*EL PROBLEMA*
Continúa el texto sobre las largas horas en el hospital a partir de su última oración.

*TEXTO PROPORCIONADO*
/---

Largas horas diferentes
Si se está obligado a no moverse de la cama, una pieza de hospital se vuelve cabina estratosférica: todo en ella responde a un ritmo que poco tiene que ver con el ritmo cotidiano de la ciudad ahí afuera, ahí al lado. Se está en otro orden, se entra en otros ciclos, como un astronauta que sin embargo siguiera viendo los árboles más allá de la ventana, el paso de las nubes, la grúa anaranjada que va y viene transportando cemento y ladrillos.
El tiempo se contrae y se dilata aquí de una manera que nada tiene que ver con ese otro tiempo por el que oigo correr los autos en la calle del hospital. A la hora en que mis amigos duermen profundamente, la luz se enciende en mi pieza y la primera enfermera del día viene a tomarme el pulso y la temperatura. Jamás, del otro lado, tomé el desayuno tan temprano, y al principio me quedaba dormido sobre mi modesta ración de pan sin sal y mi tazón de té; el hombre de fuera lucha con el de dentro, su cuerpo no comprende esa mutación.
Por eso después del desayuno me duermo de nuevo, mientras del otro lado la gente se levanta, toma su café y se va al trabajo; estamos ya en plena diferencia, que se acentuará a medida que avance el día. Aquí, por ejemplo, hay una saturación máxima de actividades entre las diez y las doce, que comparativamente supera la del otro lado; las enfermeras preparan al paciente para la visita de los médicos, hay que levantarse para que nos tiendan la cama, el agua y el jabón invaden el suelo, llega el médico jefe con su séquito de internos y estudiantes, se discute y se diagnostica, se saca la lengua y se muestra la barriga, se dice treintatrés y se hacen preguntas ansiosas a las que responden sonrisas diplomadas. Apenas ha terminado esta convulsiva acumulación de actividades cuando llega el almuerzo, exactamente a la hora en que mis amigos estiran las piernas y toman un cafecito hablando de cosas livianas. Y cuando ellos salgan a almorzar y los restaurantes se llenen de voces, servilletas y pucheros a la española, aquí se ha pasado ya al gran silencio, al silencio un poco pavoroso de la larga tarde que empieza.

\---

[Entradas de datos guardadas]
/---

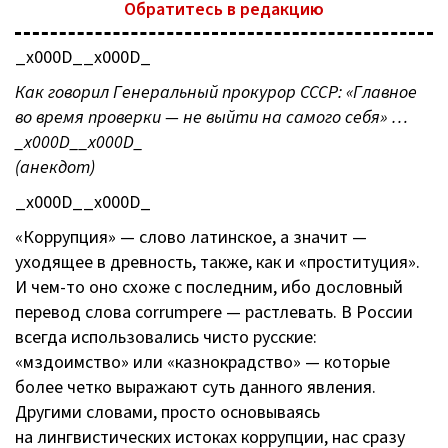
Обратитесь в редакцию
_x000D__x000D_
Как говорил Генеральный прокурор СССР: «Главное
во время проверки — не выйти на самого себя» …
_x000D__x000D_
(анекдот)
_x000D__x000D_
«Коррупция» — слово латинское, а значит —
уходящее в древность, также, как и «проституция».
И
чем-то
оно схоже с последним, ибо дословный
перевод слова corrumpere — растлевать. В России
всегда использовались чисто русские:
«мздоимство» или «казнокрадство» — которые
более четко выражают суть данного явления.
Другими словами, просто основываясь
на лингвистических истоках коррупции, нас сразу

\---

*ESPACIO DE RESPUESTA*
De la una a las seis no ocurre nada, el tiempo para los insomnes o los que no aman la lectura se vuelve como un disco de cuarenta y cinco revoluciones pasado a dieciséis, una lenta goma resbalosa. Incluso las visitas, reglamentariamente muy cortas, no alcanzan a anular ese desierto de tiempo, que sentiremos todavía más cuando se hayan ido. Entre tanto el mundo de afuera alcanza en esas horas su paroxismo de trabajo, de tráfico, los ministros celebran entrevistas trascendentales, el dólar sube o baja, las grandes tiendas no dan abasto, el cielo concentra la máxima cantidad de aviones, mientras aquí en el hospital llenamos lentamente un vaso de agua, lo bebemos haciéndolo durar, encendemos un cigarrillo como un ritual que inscriba un contenido mínimo y precioso en ese silencio de los pasillos, en esa duración interminable. Entonces llegará la cena entre cinco y media y seis, y cuando a su vez la gente de fuera se disponga a cenar nosotros estaremos ya durmiendo, irremediablemente desplazados de lo que era nuestra lejanísima vida de una semana atrás.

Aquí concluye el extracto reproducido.